▸ WHAT THIS TASK INVOLVES
Whenever "meeuw" appears in a line, please copy that line from the data.

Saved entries
────────────────────
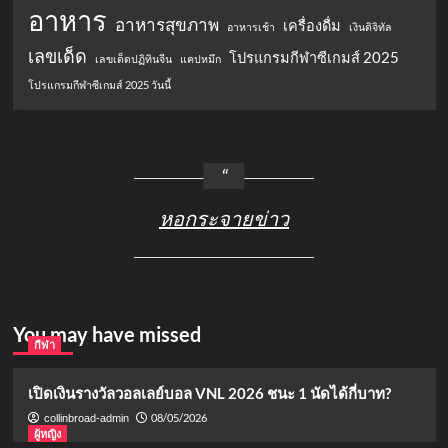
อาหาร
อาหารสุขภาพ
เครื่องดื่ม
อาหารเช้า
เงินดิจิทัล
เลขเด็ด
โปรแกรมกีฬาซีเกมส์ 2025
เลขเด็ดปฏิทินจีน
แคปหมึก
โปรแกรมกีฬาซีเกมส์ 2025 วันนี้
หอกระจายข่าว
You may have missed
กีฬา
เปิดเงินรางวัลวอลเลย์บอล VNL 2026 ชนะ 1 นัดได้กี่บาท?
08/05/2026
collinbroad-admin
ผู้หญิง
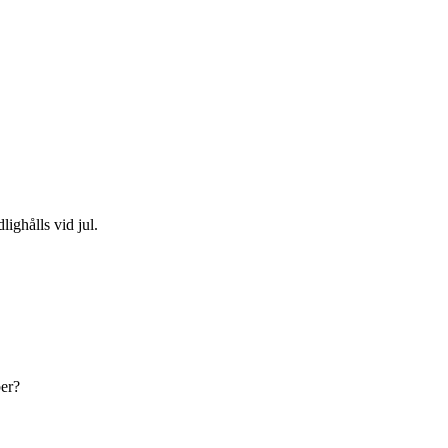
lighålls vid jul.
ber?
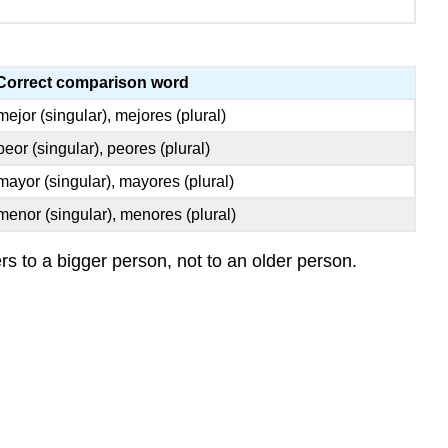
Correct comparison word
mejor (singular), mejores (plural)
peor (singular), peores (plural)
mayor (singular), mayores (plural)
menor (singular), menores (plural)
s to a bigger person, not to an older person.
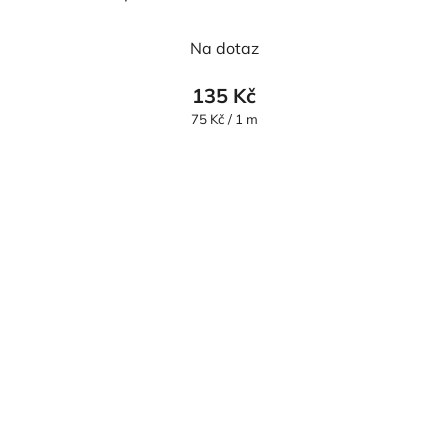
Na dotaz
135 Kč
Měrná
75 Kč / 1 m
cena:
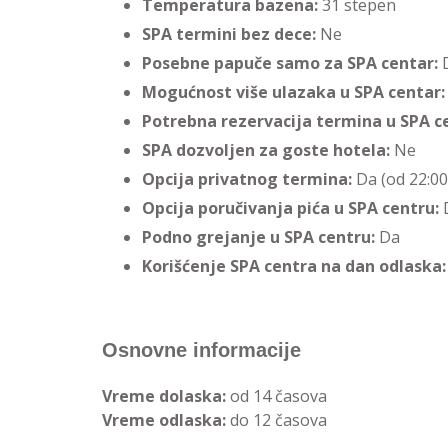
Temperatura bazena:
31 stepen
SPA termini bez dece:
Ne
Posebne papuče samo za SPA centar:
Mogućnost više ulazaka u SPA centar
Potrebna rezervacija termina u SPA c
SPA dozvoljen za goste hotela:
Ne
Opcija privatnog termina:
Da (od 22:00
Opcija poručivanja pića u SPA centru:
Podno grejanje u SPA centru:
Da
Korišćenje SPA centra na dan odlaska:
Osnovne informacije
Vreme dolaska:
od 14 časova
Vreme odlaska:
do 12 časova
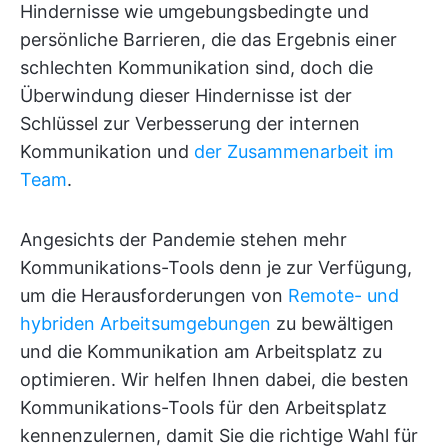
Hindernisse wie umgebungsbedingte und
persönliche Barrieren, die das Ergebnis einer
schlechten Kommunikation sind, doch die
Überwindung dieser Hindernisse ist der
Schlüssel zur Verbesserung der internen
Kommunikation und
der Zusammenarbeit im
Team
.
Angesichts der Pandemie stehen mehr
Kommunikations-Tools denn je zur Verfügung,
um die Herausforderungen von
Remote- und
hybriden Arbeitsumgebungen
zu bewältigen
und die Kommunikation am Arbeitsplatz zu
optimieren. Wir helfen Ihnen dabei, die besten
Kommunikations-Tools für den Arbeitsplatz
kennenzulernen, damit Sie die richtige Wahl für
────────────────────
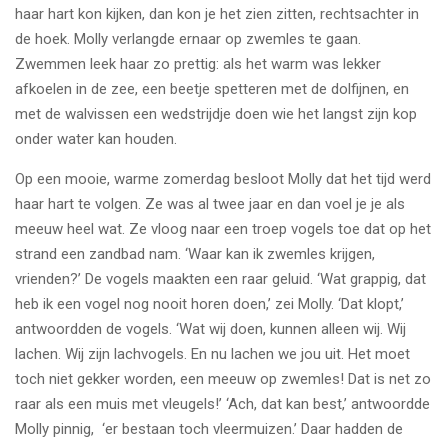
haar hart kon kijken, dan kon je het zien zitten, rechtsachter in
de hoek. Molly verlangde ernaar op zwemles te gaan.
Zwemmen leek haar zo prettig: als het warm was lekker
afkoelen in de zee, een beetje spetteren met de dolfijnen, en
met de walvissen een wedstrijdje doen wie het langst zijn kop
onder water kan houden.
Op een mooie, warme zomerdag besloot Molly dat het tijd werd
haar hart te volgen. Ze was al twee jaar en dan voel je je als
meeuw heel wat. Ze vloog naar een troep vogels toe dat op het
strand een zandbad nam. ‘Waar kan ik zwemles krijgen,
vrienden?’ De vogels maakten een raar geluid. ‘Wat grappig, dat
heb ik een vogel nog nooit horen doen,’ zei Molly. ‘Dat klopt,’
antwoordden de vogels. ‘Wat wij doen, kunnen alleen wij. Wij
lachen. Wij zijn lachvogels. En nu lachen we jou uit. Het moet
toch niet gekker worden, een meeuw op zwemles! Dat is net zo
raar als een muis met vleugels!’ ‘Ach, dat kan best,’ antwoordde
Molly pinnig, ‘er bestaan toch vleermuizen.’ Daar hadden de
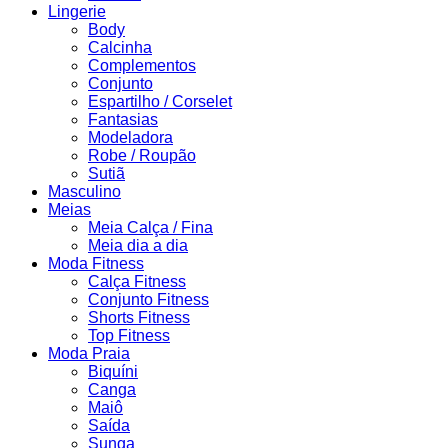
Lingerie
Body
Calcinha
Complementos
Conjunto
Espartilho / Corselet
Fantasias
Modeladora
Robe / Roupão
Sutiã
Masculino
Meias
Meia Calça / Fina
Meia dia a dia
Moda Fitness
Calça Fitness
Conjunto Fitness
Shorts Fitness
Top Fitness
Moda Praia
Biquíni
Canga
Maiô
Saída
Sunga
────────────────────
▸ ANSWER BELOW
meeuw heel wat. Ze vloog naar een troep vogels toe dat op het
toch niet gekker worden, een meeuw op zwemles! Dat is net zo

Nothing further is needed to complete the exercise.